As President Donald Trump sat signing paperwork with congressional leaders Friday afternoon, his administration sprang into a strangely specific action: They made it harder for Americans to afford their own homes. And the change specifically will impact lending to the poor.
Just 11 days after the Department of Housing and Urban Development (HUD) had announced a cut in fee rates for mortgages, Trump’s team revoked the price cut. The small but significant reduction in mortgage insurance premiums had been set to go into effect January 27, but is now “suspended indefinitely,” per an administration letter.
Analysts heralded the fee cut, a policy championed by Democrats, as a significant savings—around $500 per year on a typical loan. It would affect millions of homeowners whose loans are insured through the Federal Housing Administration. It also would have helped prospective home buyers with lower credit scores borrow by bringing the federal version of mortgage insurance down to a more competitive price with private offerings.
Reuters reports that Trump’s team did not offer any explanation of its decision in the letter.
FHA’s premiums have been significantly higher than market rate for years now as the feds fought to clear up a messy balance sheet of loans acquired during the collapse that marked the last presidential transition.
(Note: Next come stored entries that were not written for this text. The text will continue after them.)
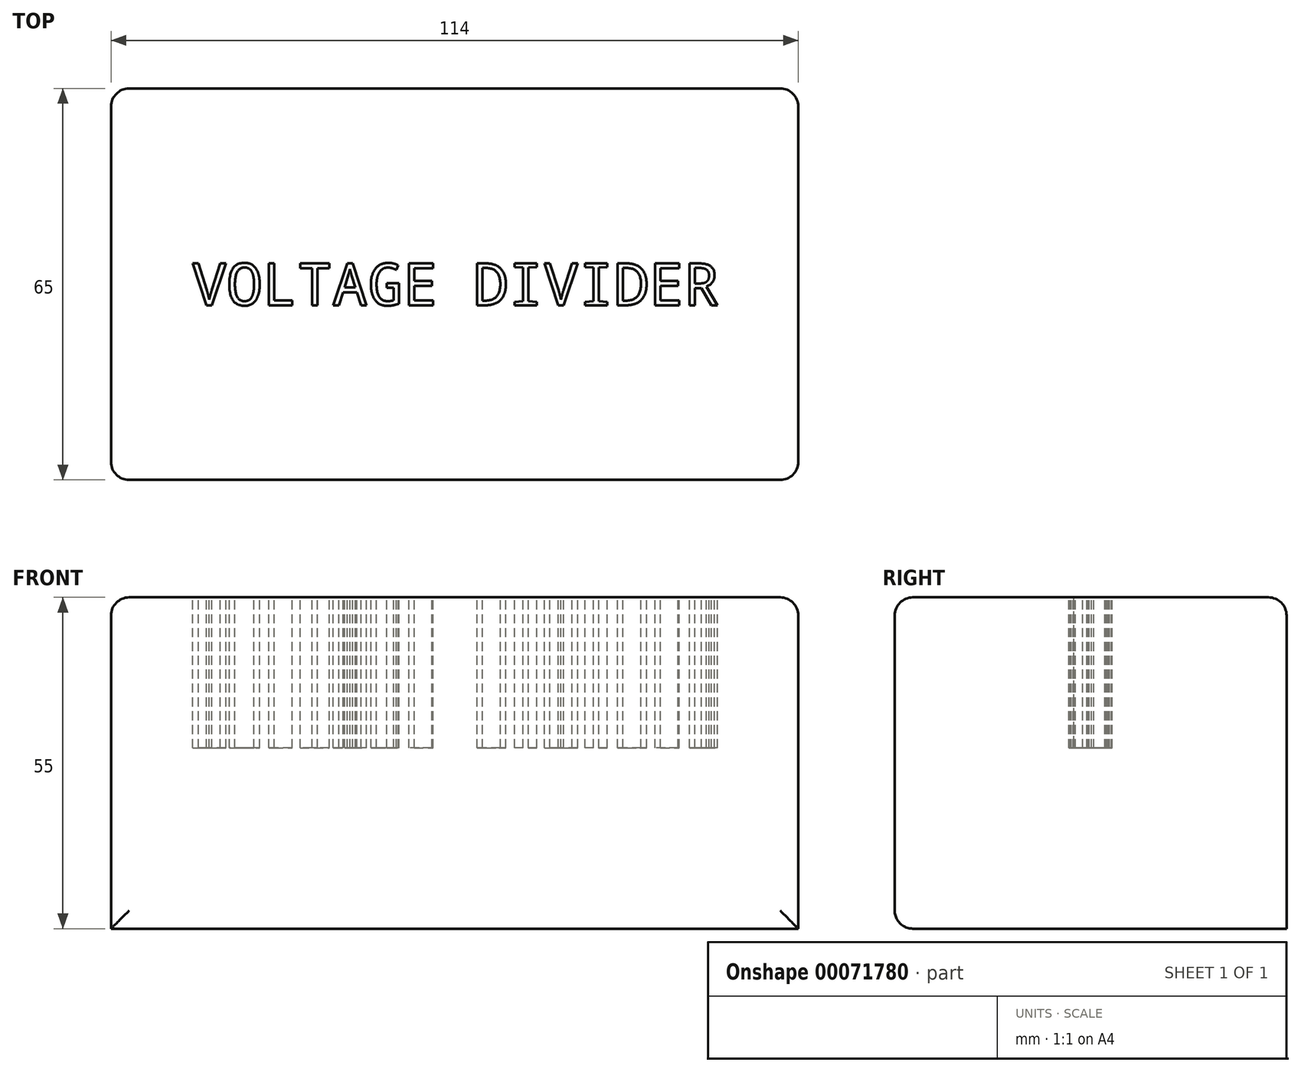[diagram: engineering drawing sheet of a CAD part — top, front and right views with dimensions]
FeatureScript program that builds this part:
annotation { "Feature Type Name" : "Feature", "Feature Type Description" : "" }
export const myFeature = defineFeature(function(context is Context, id is Id, definition is map)
    precondition{}
    {
        {
            var Q0;
            Q0=qCreatedBy(makeId("Top.planeOp"),FACE);
            var sketch = newSketch(context, id + "F0", { "sketchPlane" : qUnion([Q0])});
            skLineSegment(sketch, "E0.rect.bottom", {"start": v(57, -32.5) * mm, "end": v(-57, -32.5) * mm});
            skLineSegment(sketch, "E0.rect.top", {"start": v(57, 32.5) * mm, "end": v(-57, 32.5) * mm});
            skLineSegment(sketch, "E0.rect.left", {"start": v(57, -32.5) * mm, "end": v(57, 32.5) * mm});
            skLineSegment(sketch, "E0.rect.right", {"start": v(-57, -32.5) * mm, "end": v(-57, 32.5) * mm});
            skPoint(sketch, "E0.rect.middle", {"position": v(0, 0) * mm});
            skSolve(sketch);
        }
        {
            var Q0;
            Q0 = qSketchRegion(id + "F0", true);
            extrude(context, id + "F1", {"entities" : qUnion([Q0]), "depth" : 55 * mm});
        }
        {
            var Q0;
            Q0=makeQuery(id+"F1.opExtrude","CAP_FACE",FACE,{"disambiguationData":[OSD([sQuery(id+"F0.wireOp",EDGE,"E0.rect.bottom"),sQuery(id+"F0.wireOp",EDGE,"E0.rect.top"),sQuery(id+"F0.wireOp",EDGE,"E0.rect.left"),sQuery(id+"F0.wireOp",EDGE,"E0.rect.right")])],"isStart":false});
            var sketch = newSketch(context, id + "F2", { "sketchPlane" : qUnion([Q0])});
            skText(sketch, "E1", { "text": "VOLTAGE DIVIDER", "fontName": "DroidSansMono.ttf"});
            const initialGuessF2  = {"E1": [-0.04362, -0.0035, 1, 0, 0.007]};
            skSetInitialGuess(sketch, initialGuessF2);
            skSolve(sketch);
        }
        {
            var Q0;
            Q0 = qSketchRegion(id + "F2", true);
            extrude(context, id + "F3", {"entities" : qUnion([Q0]), "operationType" : NewBodyOperationType.REMOVE, "oppositeDirection" : true, "depth" : 25 * mm});
        }
        {
            var Q0;
            Q0=makeQuery(id+"F1.opExtrude","CAP_EDGE",EDGE,{"disambiguationData":[OSD([sQuery(id+"F0.wireOp",EDGE,"E0.rect.left")])],"isStart":false});
            var Q1;
            Q1=makeQuery(id+"F1.opExtrude","CAP_EDGE",EDGE,{"disambiguationData":[OSD([sQuery(id+"F0.wireOp",EDGE,"E0.rect.bottom")])],"isStart":false});
            var Q2;
            Q2=makeQuery(id+"F1.opExtrude","SWEPT_EDGE",EDGE,{"disambiguationData":[OSD([sQuery(id+"F0.wireOp",EDGE,"E0.rect.bottom"),sQuery(id+"F0.wireOp",EDGE,"E0.rect.left")])]});
            var Q3;
            Q3=makeQuery(id+"F1.opExtrude","CAP_EDGE",EDGE,{"disambiguationData":[OSD([sQuery(id+"F0.wireOp",EDGE,"E0.rect.right")])],"isStart":false});
            var Q4;
            Q4=makeQuery(id+"F1.opExtrude","CAP_EDGE",EDGE,{"disambiguationData":[OSD([sQuery(id+"F0.wireOp",EDGE,"E0.rect.top")])],"isStart":false});
            var Q5;
            Q5=makeQuery(id+"F1.opExtrude","SWEPT_FACE",FACE,{"disambiguationData":[OSD([sQuery(id+"F0.wireOp",EDGE,"E0.rect.bottom")])]});
            var Q6;
            Q6=makeQuery(id+"F1.opExtrude","SWEPT_EDGE",EDGE,{"disambiguationData":[OSD([sQuery(id+"F0.wireOp",EDGE,"E0.rect.top"),sQuery(id+"F0.wireOp",EDGE,"E0.rect.right")])]});
            var Q7;
            Q7=makeQuery(id+"F1.opExtrude","SWEPT_EDGE",EDGE,{"disambiguationData":[OSD([sQuery(id+"F0.wireOp",EDGE,"E0.rect.top"),sQuery(id+"F0.wireOp",EDGE,"E0.rect.left")])]});
            fillet(context, id + "F4", {"entities" : qUnion([Q0, Q1, Q2, Q3, Q4, Q5, Q6, Q7]), "radius" : 3 * mm, "tangentPropagation" : true, "allowEdgeOverflow" : false});
        }
    });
The early-January move to slice 25 basis points off the rate was a long time coming. Proponents of the move have argued it was overdue, both because consumers needed the help and because the government’s housing insurance portfolio is now healthy enough to justify lowering rates.
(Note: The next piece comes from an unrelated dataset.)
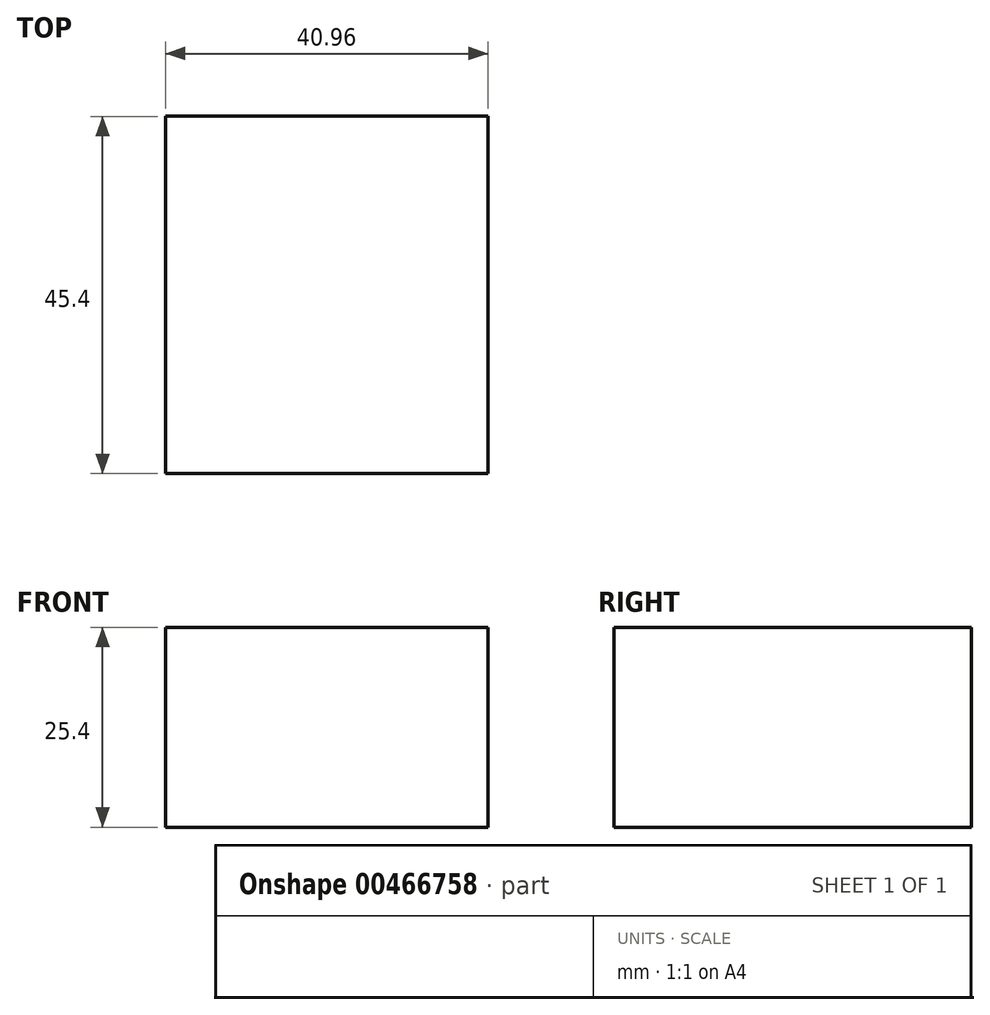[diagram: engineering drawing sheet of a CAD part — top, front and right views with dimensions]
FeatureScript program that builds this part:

But the announcement had alarmed industry lobbyists and some members of Congress, according to National Mortgage News, prompting the incoming administration to suspend former HUD secretary Julian Castro’s decision.
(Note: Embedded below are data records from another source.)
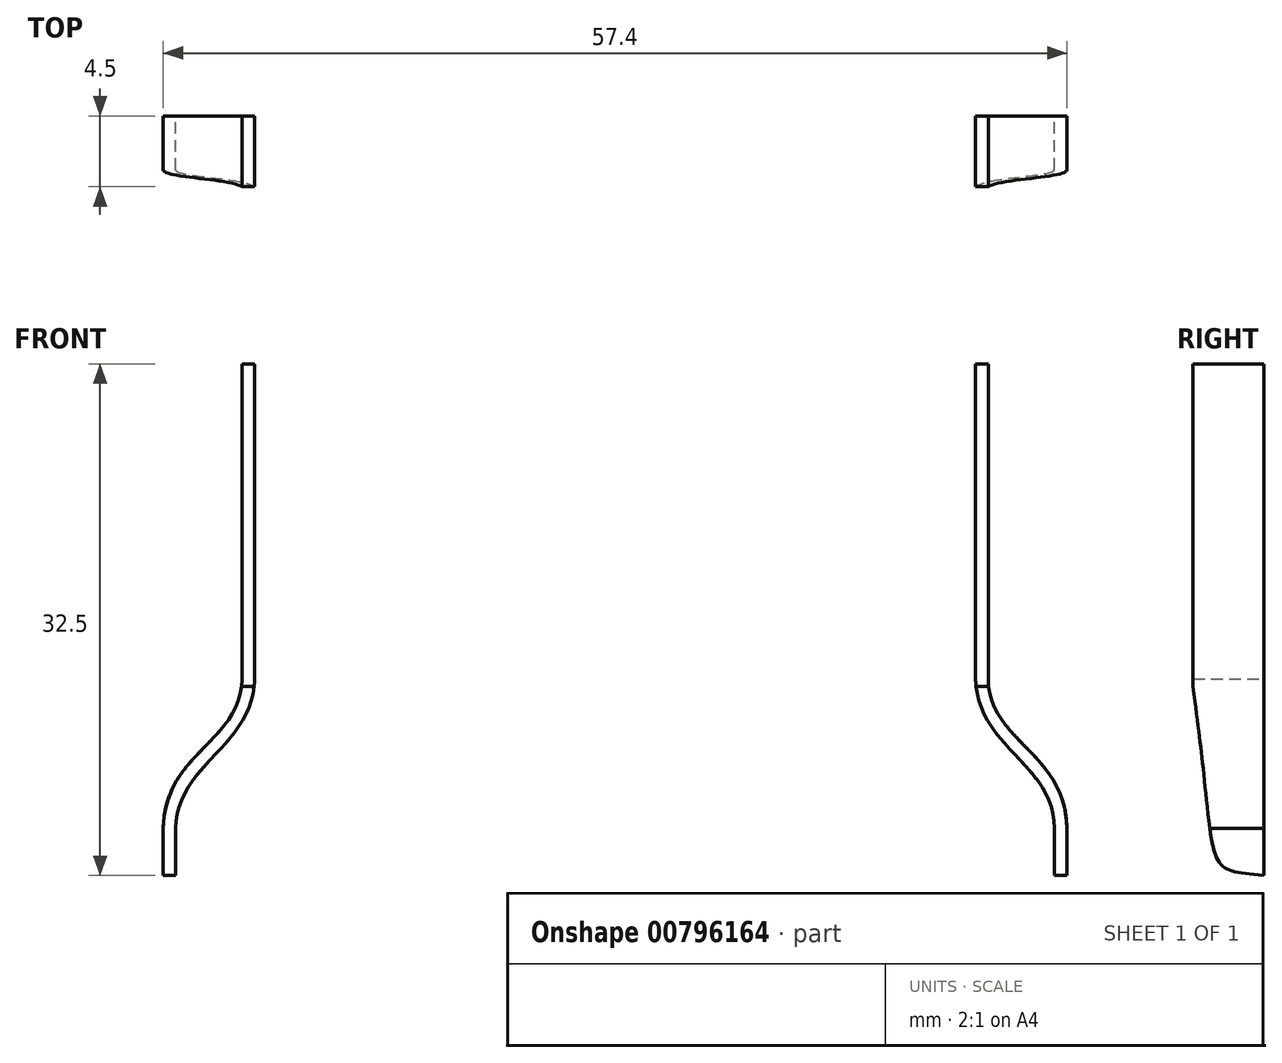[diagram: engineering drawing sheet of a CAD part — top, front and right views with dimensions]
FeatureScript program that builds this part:
annotation { "Feature Type Name" : "Feature", "Feature Type Description" : "" }
export const myFeature = defineFeature(function(context is Context, id is Id, definition is map)
    precondition{}
    {
        {
            var Q0;
            Q0=qCreatedBy(makeId("Front.planeOp"),FACE);
            var sketch = newSketch(context, id + "F0", { "sketchPlane" : qUnion([Q0])});
            skLineSegment(sketch, "E0", {"start": v(2.1, 32.5) * mm, "end": v(2.1, 12.5) * mm});
            skLineSegment(sketch, "E1", {"start": v(-2.9, 3) * mm, "end": v(-2.9, 0) * mm});
            skFitSpline(sketch, "E2", {"points": [v(2.1, 12.5) * mm, v(-2.9, 3) * mm], "startDerivative": vector(-0.18, -12.96) * mm, "endDerivative": vector(-0.06, -12.34) * mm});
            skLineSegment(sketch, "E3", {"start": v(1.3, 32.5) * mm, "end": v(1.3, 12.5) * mm});
            skLineSegment(sketch, "E4", {"start": v(-3.7, 3) * mm, "end": v(-3.7, 0) * mm});
            skFitSpline(sketch, "E5", {"points": [v(1.3, 12.5) * mm, v(-3.7, 3) * mm], "startDerivative": vector(0.01, -11.83) * mm, "endDerivative": vector(-0.23, -14.42) * mm});
            skLineSegment(sketch, "E6", {"start": v(1.3, 32.5) * mm, "end": v(2.1, 32.5) * mm});
            skLineSegment(sketch, "E7", {"start": v(-3.7, 0) * mm, "end": v(-2.9, 0) * mm});
            skPoint(sketch, "E8.visualSharp", {"position": v(-3.7, 0) * mm});
            skLineSegment(sketch, "E8.filletArc", {"start": v(-3.7, 0) * mm, "end": v(-3.7, 0) * mm});
            skPoint(sketch, "E9.visualSharp", {"position": v(-2.9, 0) * mm});
            skLineSegment(sketch, "E9.filletArc", {"start": v(-2.9, 0) * mm, "end": v(-2.9, 0) * mm});
            skSolve(sketch);
        }
        {
            var Q0;
            Q0=makeQuery(id+"F0.imprint","IMPRINT",FACE,{"disambiguationData":[TD([[makeQuery(id+"F0.imprint","IMPRINT",EDGE,{"derivedFrom":sQuery(id+"F0.wireOp",EDGE,"E0")}),-1.0]])]});
            extrude(context, id + "F1", {"entities" : qUnion([Q0]), "depth" : 50 * mm, "offsetDistance" : 25 * mm});
        }
        {
            var Q0;
            Q0=qCreatedBy(makeId("Right.planeOp"),FACE);
            cPlane(context, id + "F2", {"entities" : qUnion([Q0]), "cplaneType" : CPlaneType.OFFSET, "offset" : 25 * mm, "width" : 150 * mm, "height" : 150 * mm});
        }
        {
            var Q0;
            Q0=qCreatedBy(id+"F2.planeOp",FACE);
            var sketch = newSketch(context, id + "F3", { "sketchPlane" : qUnion([Q0])});
            skLineSegment(sketch, "E10", {"start": v(-4.5, 32.5) * mm, "end": v(-4.5, 12) * mm});
            skLineSegment(sketch, "E11", {"start": v(-4.5, 32.5) * mm, "end": v(0, 32.5) * mm});
            skLineSegment(sketch, "E12", {"start": v(0, 32.5) * mm, "end": v(0, 0) * mm});
            skFitSpline(sketch, "E13", {"points": [v(-4.5, 12) * mm, v(0, 0) * mm], "startDerivative": vector(5.06, -36) * mm, "endDerivative": vector(12.48, -1.26) * mm});
            skSolve(sketch);
        }
        {
            var Q0;
            Q0=makeQuery(id+"F3.imprint","IMPRINT",FACE,{"disambiguationData":[TD([[makeQuery(id+"F3.imprint","IMPRINT",EDGE,{"derivedFrom":sQuery(id+"F3.wireOp",EDGE,"E10")}),1.0]])]});
            extrude(context, id + "F4", {"entities" : qUnion([Q0]), "operationType" : NewBodyOperationType.INTERSECT, "endBound" : BoundingType.SYMMETRIC, "depth" : 70 * mm, "offsetDistance" : 25 * mm});
        }
        {
            var Q0;
            Q0=makeQuery(id+"F1.opExtrude","SWEPT_BODY",BODY,{"disambiguationData":[OSD([sQuery(id+"F0.wireOp",EDGE,"E0"),sQuery(id+"F0.wireOp",EDGE,"E1"),sQuery(id+"F0.wireOp",EDGE,"E2"),sQuery(id+"F0.wireOp",EDGE,"E3"),sQuery(id+"F0.wireOp",EDGE,"E4"),sQuery(id+"F0.wireOp",EDGE,"E5"),sQuery(id+"F0.wireOp",EDGE,"E6"),sQuery(id+"F0.wireOp",EDGE,"E7")])]});
            var Q1;
            Q1=qCreatedBy(id+"F2.planeOp",FACE);
            mirror(context, id + "F5", {"entities" : qUnion([Q0]), "mirrorPlane" : qUnion([Q1])});
        }
    });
Whether Trump is moving out of an abundance of caution or a deeper hostility to giving borrowers a break or a desire to restrict access to home loans, at the surface level the decision fits the ideological bent of conservative Republicans.
The GOP has been eager to blame the entire housing collapse on lending to sub-prime borrowers and government policies they believe encouraged irresponsible mortgage offerings. That narrative ignores heaps of evidence that Wall Street greed and massive collusion between lenders, insurers, and ratings agencies were the actual causes of the bubble — and that government housing policy was chasing private money, not leading it.